Peder Hasslev, the chief executive officer of Sweden’s largest pension fund, has condemned the pension fund’s original decision to make the now precarious investment in residential property firm Heimstaden Bostad, and confirmed Alecta is currently trying to renegotiate the agreement’s “unbalanced” terms.
In an interview in Swedish business daily Dagens Industri (DI), Hasslev said: “This is an investment that Alecta should not have made.”
Sweden’s FSA has just launched an investigation into the investment, with Alecta’s own board already having hired lawyers to conduct its own probe into whether the investment, made 10 years ago, followed the rules.
Heimstaden Bostad, jointly owned by Norwegian billionaire Ivar Tollefsen indirectly via listed property firm Heimstaden and the SEK1.2bn (€100bn) Alecta, alongside other pensions institutions, is facing rising costs on its debt and in need of new capital.

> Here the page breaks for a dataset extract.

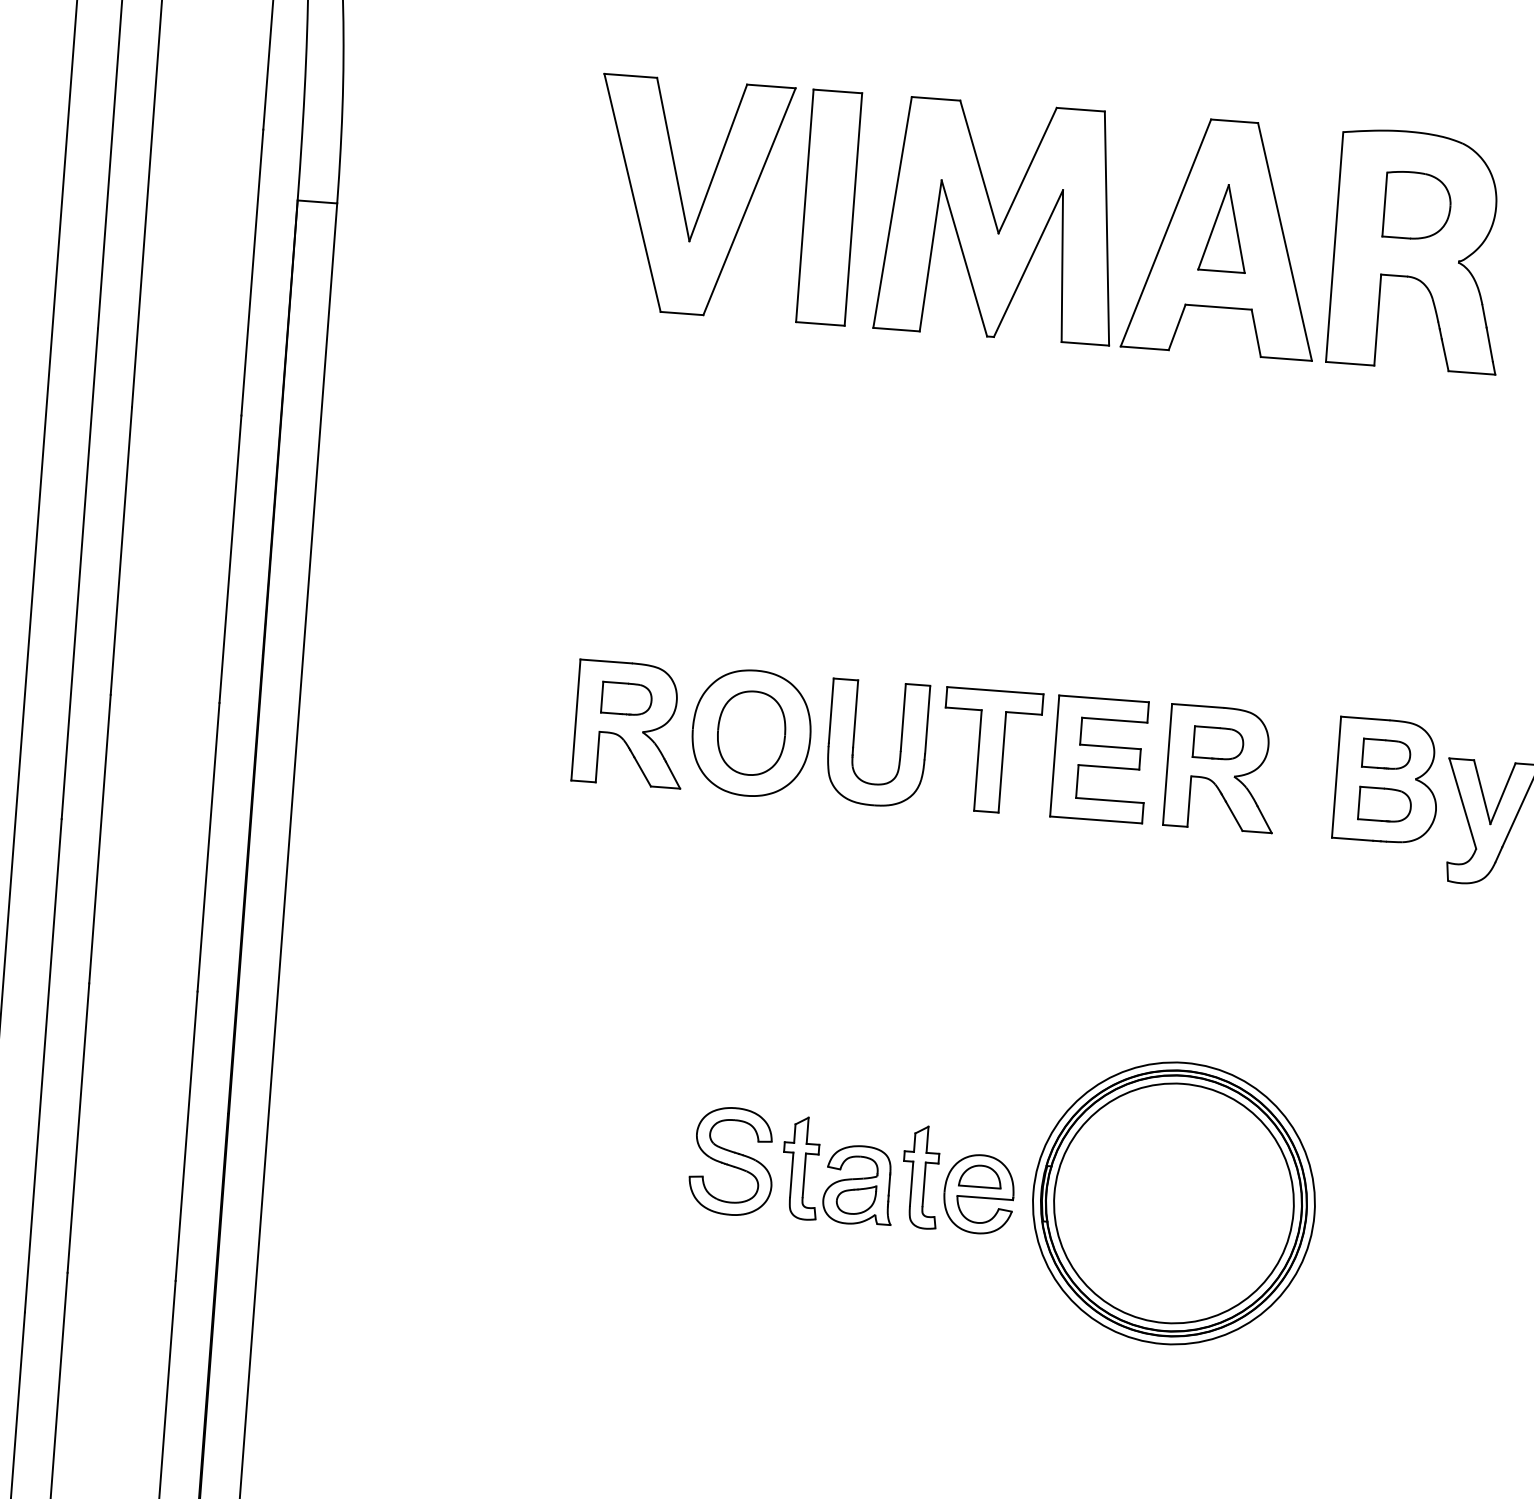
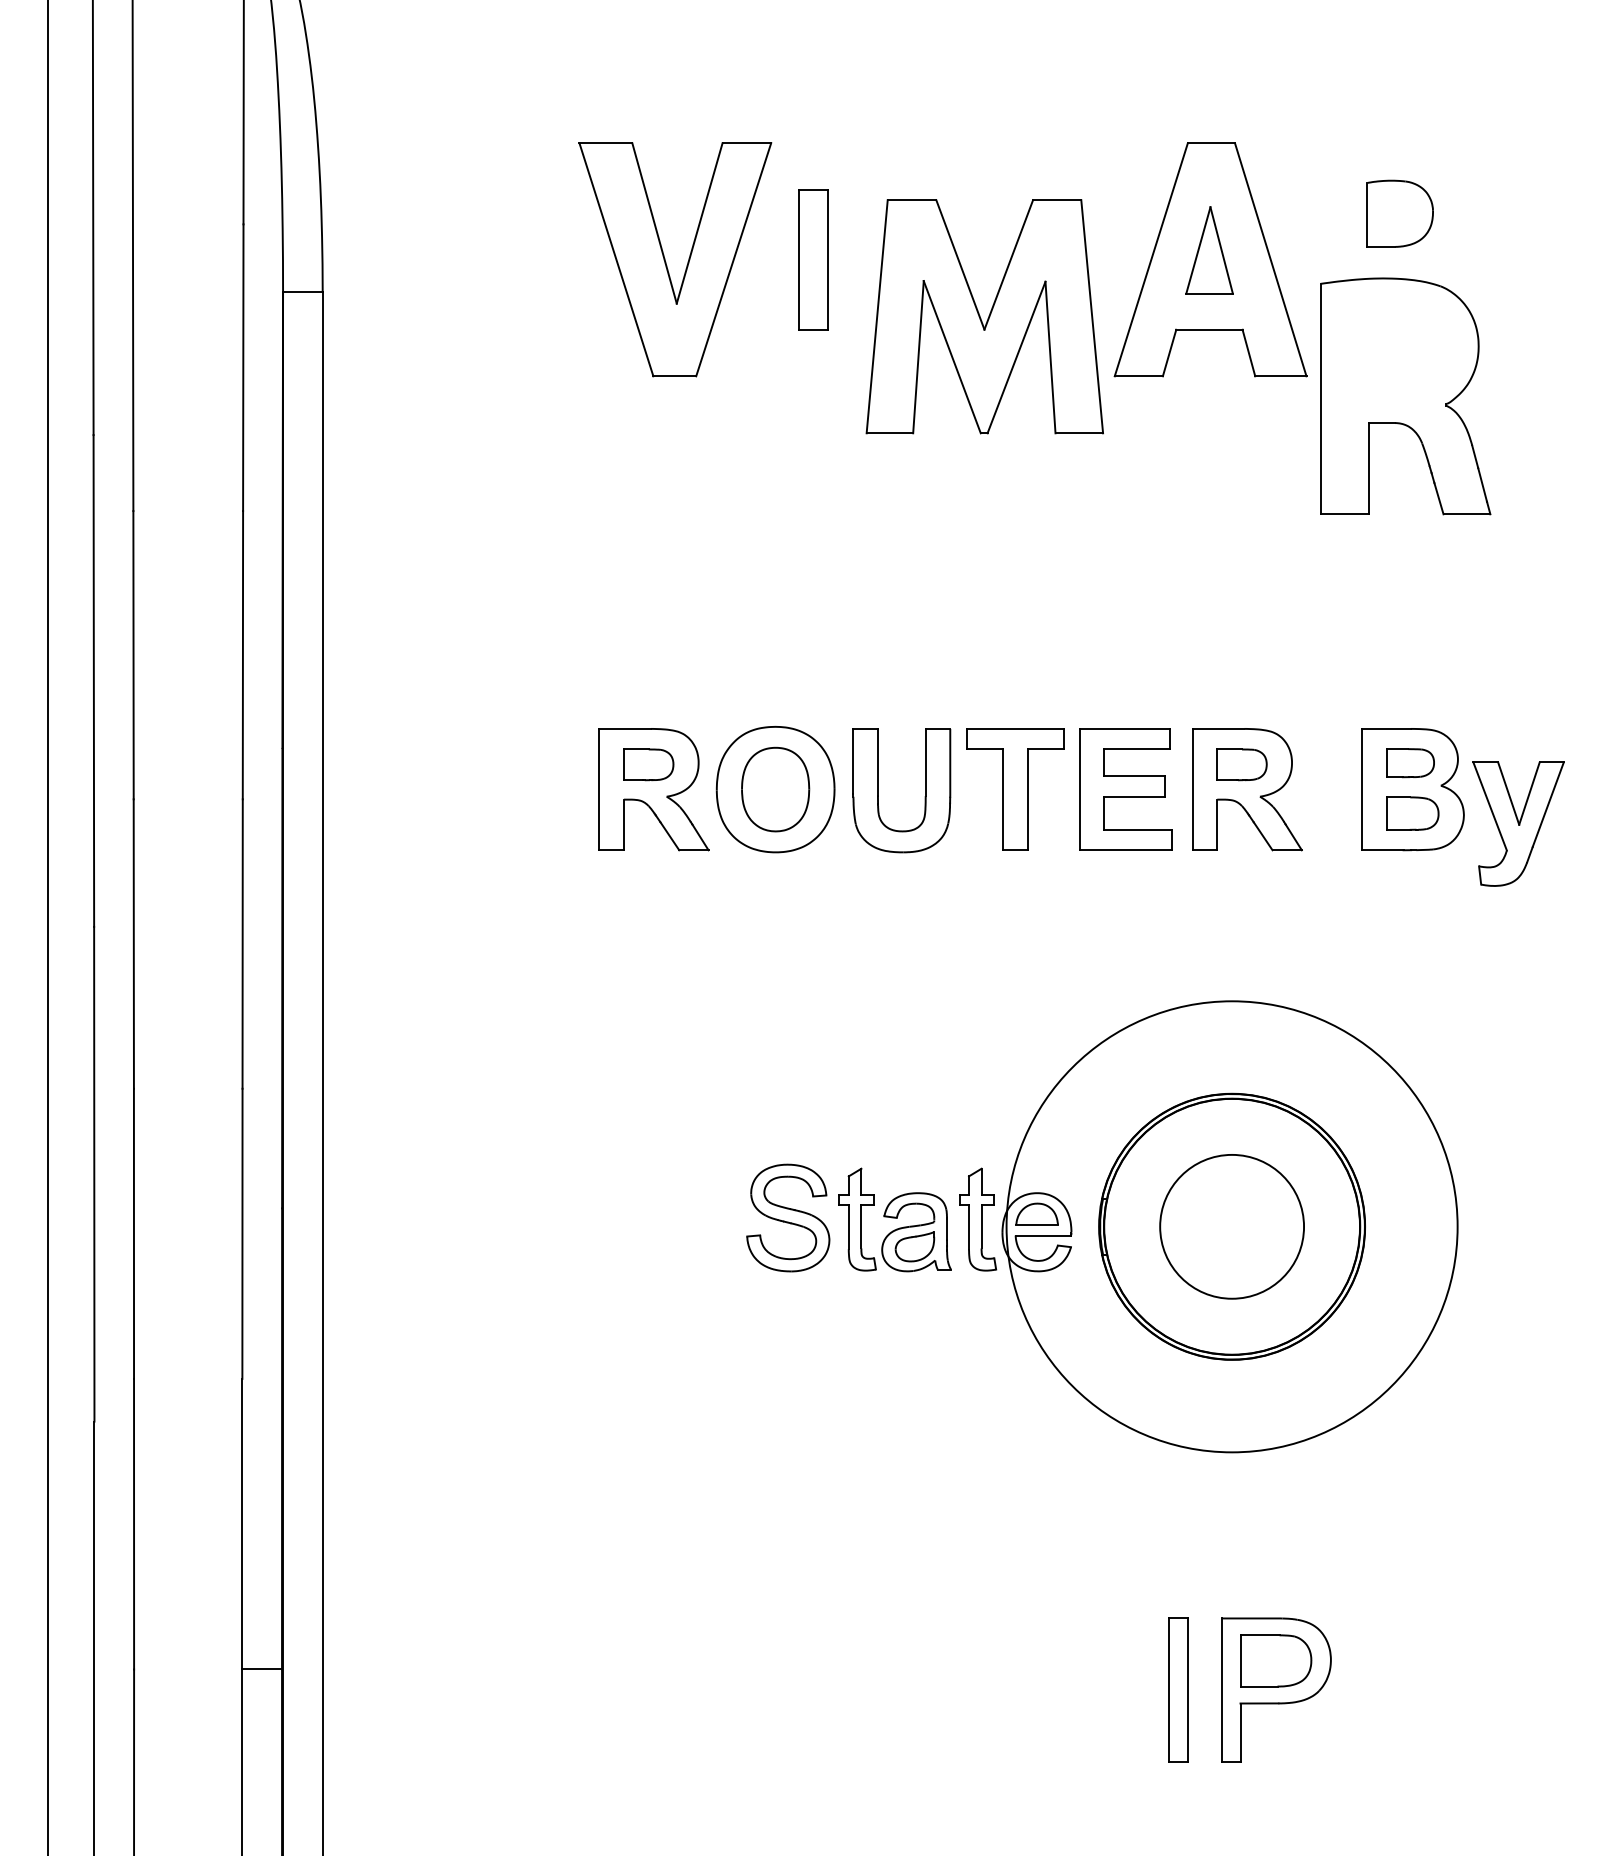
part: (829, 207) -> (813, 259), size x0.6
part: (999, 220) -> (984, 316), moved
part: (1419, 250) -> (1405, 396), moved
circle: (1173, 1203) -> (1231, 1226), size x0.6
circle: (1174, 1203) -> (1232, 1226), size x1.6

Hasslev, who took over as CEO on 1 September, told DI that Alecta had made more mistakes in connection with the Heimstaden Bostad investment than it had on the US bank investments which resulted in a SEK20bn loss earlier this year.
The fallout from that investment failure included the sacking of Alecta’s long-term CEO Magnus Billing.
Alecta’s board said in a written statement to DI that it shared the view that the investments in Heimstaden Bostad should never have been made on the terms that were made, according to the article.
Hasslev said of the Heimstaden Bostad investment: “You can have opinions about the timing, how you entered and at what prices, but for me the shareholder agreement is perhaps the most important factor.”
He said he believed the agreement was too ”unbalanced”.
“I think we are not fully compensated for the risk we take. We have had a return and in good times it works, but I can think that we have not received a good enough return for the risk we are taking. I can also think that we have a little too little influence,” said the CEO, in reported comments approved by Alecta.
According to DI, the agreement – which has not been made public – shows Alecta owns a type of share that yields a dividend which rises as the company’s loan-to-value ratio increases, while Tollefsen is the sole owner of a share class where the dividend grows in line with Heimstaden Bostad’s property holdings.
Hasslev said Heimstaden Bostad now needed further capital injections, but that for Alecta to put in more money, the shareholder agreement had to be negotiated – talks that he said had already begun with Tollefsen and Heimstaden.
“The important thing for me is that we don’t throw good money after bad,” the Alecta CEO said.
“I am trying to do everything I can to improve the conditions, that is the way forward,” he said.
However, Alecta is nevertheless likely to end up with big losses on the SEK50bn investment.
“Given the circumstances – the economy we are in and the interest rates we have – it cannot be ruled out that there will be write-downs on Heimstaden Bostad in the billions. That’s how it is,” Hasslev said.
As to the question of how Alecta found itself with the twin high-profile investment problems of the US banks and Heimstaden Bostad, Hasslev said:
“Alecta is an actor that has delivered very well and an organisation that has been very proud, and my conclusion is that this is the explanation why we have ended up where we are today.
“It’s been going a little too well for too long, and that means that maybe you’ve become a little overconfident and taken on an investment that’s too complex – read Heimstaden – and that you’ve probably taken the idea of a concentrated equity portfolio a step too far,” the new CEO said.